I told the doctor these things. I remember saying “I know I’m fortunate that breastfeeding hasn’t been hard. There are so many women who struggle to make it work.” She looked at me, eyes kind and full of empathy above her mask. 

“Just because everything is working,” she said, “doesn’t mean it isn’t hard. What you’re doing IS hard.” 

And just like that, the floodgates opened, and I sobbed. I sobbed with exhaustion, with relief, with the blessed joy of being seen. I was discounting and downplaying my own suffering because in my head it wasn’t as bad for me as the women I knew who desperately wanted to breastfeed but couldn’t. Physically, everything was going well. Baby was eating and gaining weight. It was working. But other people’s suffering doesn’t lessen my own. It’s not more or less. It’s just different. 

I had been prepared to advocate for myself, convince the doctor about my need to try medication for my postpartum anxiety. It turned out I didn’t. She immediately prescribed me 25mg of Zoloft, going through the side effects I might experience and explaining when I was to call her, and setting up an appointment to check in a month in to see how things were going. 

It took only a few days to feel it. I could drift off to sleep after getting up to feed the baby within ten minutes instead of having to read for half an hour at least. I could let small things go where before I had to take care of them all. The racing thoughts, the constant calculations, they weren’t gone completely, but they weren’t taking up all the space in my brain. I could do things like decide it was worth it to take my big kid to the park and pump to get that one on one time without agonizing over the cost benefit analysis.

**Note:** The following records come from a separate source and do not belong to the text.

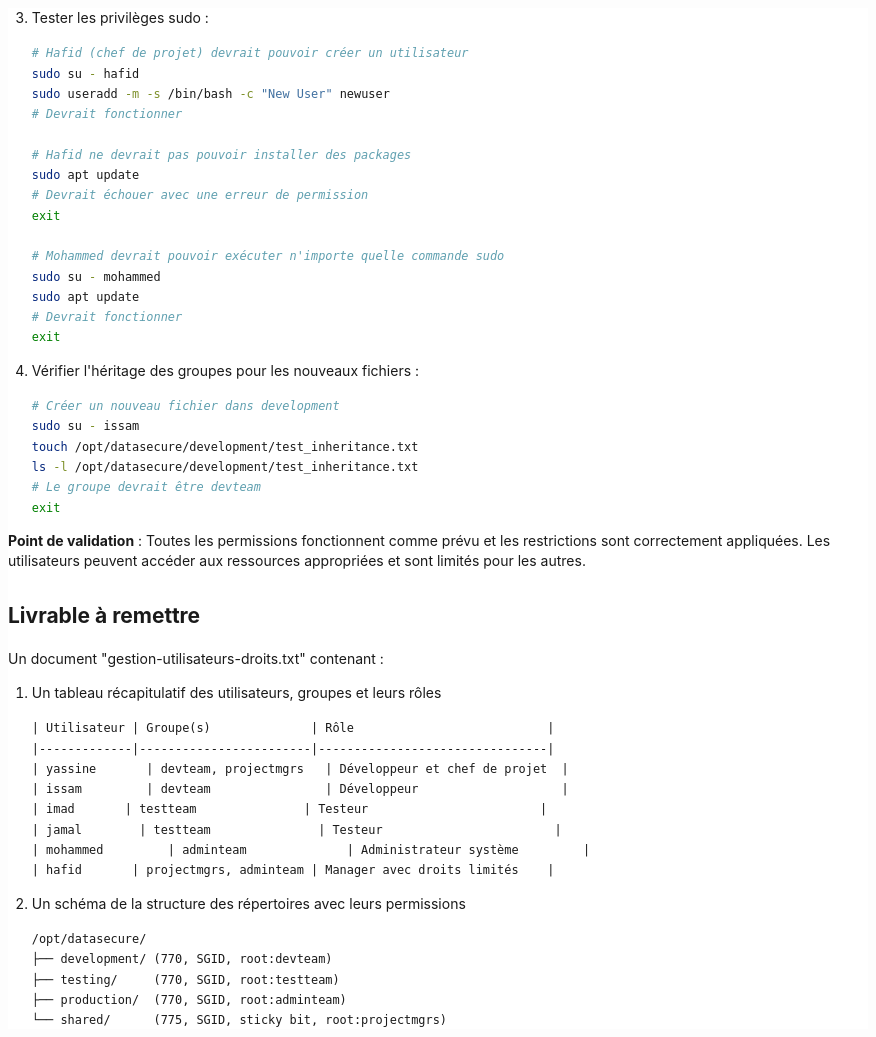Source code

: 3. Tester les privilèges sudo :
   ```bash
   # Hafid (chef de projet) devrait pouvoir créer un utilisateur
   sudo su - hafid
   sudo useradd -m -s /bin/bash -c "New User" newuser
   # Devrait fonctionner
   
   # Hafid ne devrait pas pouvoir installer des packages
   sudo apt update
   # Devrait échouer avec une erreur de permission
   exit
   
   # Mohammed devrait pouvoir exécuter n'importe quelle commande sudo
   sudo su - mohammed
   sudo apt update
   # Devrait fonctionner
   exit
   ```

4. Vérifier l'héritage des groupes pour les nouveaux fichiers :
   ```bash
   # Créer un nouveau fichier dans development
   sudo su - issam
   touch /opt/datasecure/development/test_inheritance.txt
   ls -l /opt/datasecure/development/test_inheritance.txt
   # Le groupe devrait être devteam
   exit
   ```

**Point de validation** : Toutes les permissions fonctionnent comme prévu et les restrictions sont correctement appliquées. Les utilisateurs peuvent accéder aux ressources appropriées et sont limités pour les autres.

## Livrable à remettre
Un document "gestion-utilisateurs-droits.txt" contenant :

1. Un tableau récapitulatif des utilisateurs, groupes et leurs rôles
   ```
   | Utilisateur | Groupe(s)              | Rôle                           |
   |-------------|------------------------|--------------------------------|
   | yassine       | devteam, projectmgrs   | Développeur et chef de projet  |
   | issam         | devteam                | Développeur                    |
   | imad       | testteam               | Testeur                        |
   | jamal        | testteam               | Testeur                        |
   | mohammed         | adminteam              | Administrateur système         |
   | hafid       | projectmgrs, adminteam | Manager avec droits limités    |
   ```

2. Un schéma de la structure des répertoires avec leurs permissions
   ```
   /opt/datasecure/
   ├── development/ (770, SGID, root:devteam)
   ├── testing/     (770, SGID, root:testteam)
   ├── production/  (770, SGID, root:adminteam)
   └── shared/      (775, SGID, sticky bit, root:projectmgrs)
   ```
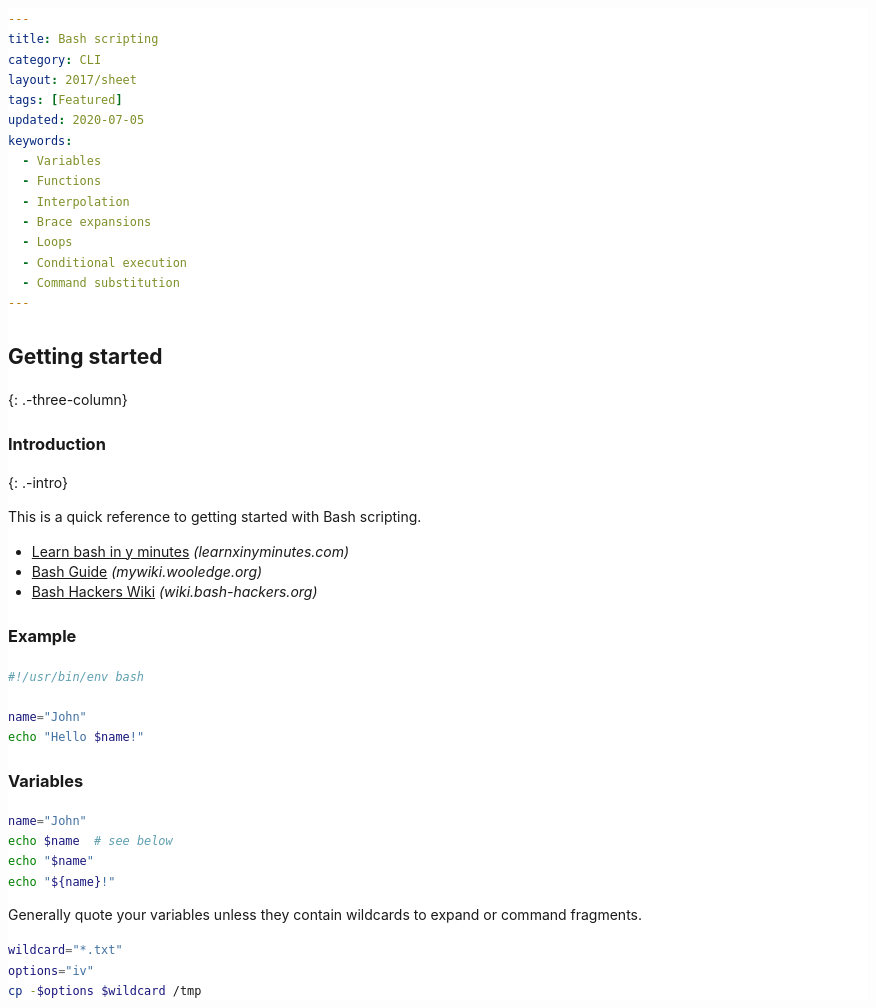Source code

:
 ```yaml
---
title: Bash scripting
category: CLI
layout: 2017/sheet
tags: [Featured]
updated: 2020-07-05
keywords:
  - Variables
  - Functions
  - Interpolation
  - Brace expansions
  - Loops
  - Conditional execution
  - Command substitution
---
```


Getting started
---------------
{: .-three-column}

### Introduction
{: .-intro}

This is a quick reference to getting started with Bash scripting.

- [Learn bash in y minutes](https://learnxinyminutes.com/docs/bash/) _(learnxinyminutes.com)_
- [Bash Guide](http://mywiki.wooledge.org/BashGuide) _(mywiki.wooledge.org)_
- [Bash Hackers Wiki](https://web.archive.org/web/20230406205817/https://wiki.bash-hackers.org/) _(wiki.bash-hackers.org)_

### Example

```bash
#!/usr/bin/env bash

name="John"
echo "Hello $name!"
```

### Variables

```bash
name="John"
echo $name  # see below
echo "$name"
echo "${name}!"
```
Generally quote your variables unless they contain wildcards to expand or command fragments.

```bash
wildcard="*.txt"
options="iv"
cp -$options $wildcard /tmp
```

I could do things just because I wanted to rather than it having to be the best way, or the most efficient thing. 

I wasn’t irritated all. the. time. 

I don’t have regular worry-all-the-time anxiety; I have cool anxiety. The kind that drives me to plan for everything. The kind that says everything has to be just right. The kind that makes me organize closets. The kind that drives me to do a deep internet dive to find the best…anything really. 

My cool anxiety is tricky, because a lot of people celebrate it. They celebrate my attention to detail, my ability to get things done. My organizational skills. And those are good things sometimes. But when they are my entire life? They aren’t. When I’m so busy planning ahead I can’t be present with the child in front of me? It sucks. 

I’m six months into taking medication for my postpartum anxiety, and it’s working for me now. Will this be a long term thing for me? I don’t know yet. I plan to keep taking it until I’m done nursing at a year, and that burden is lifted for me. Then I’ll decide where to go from there.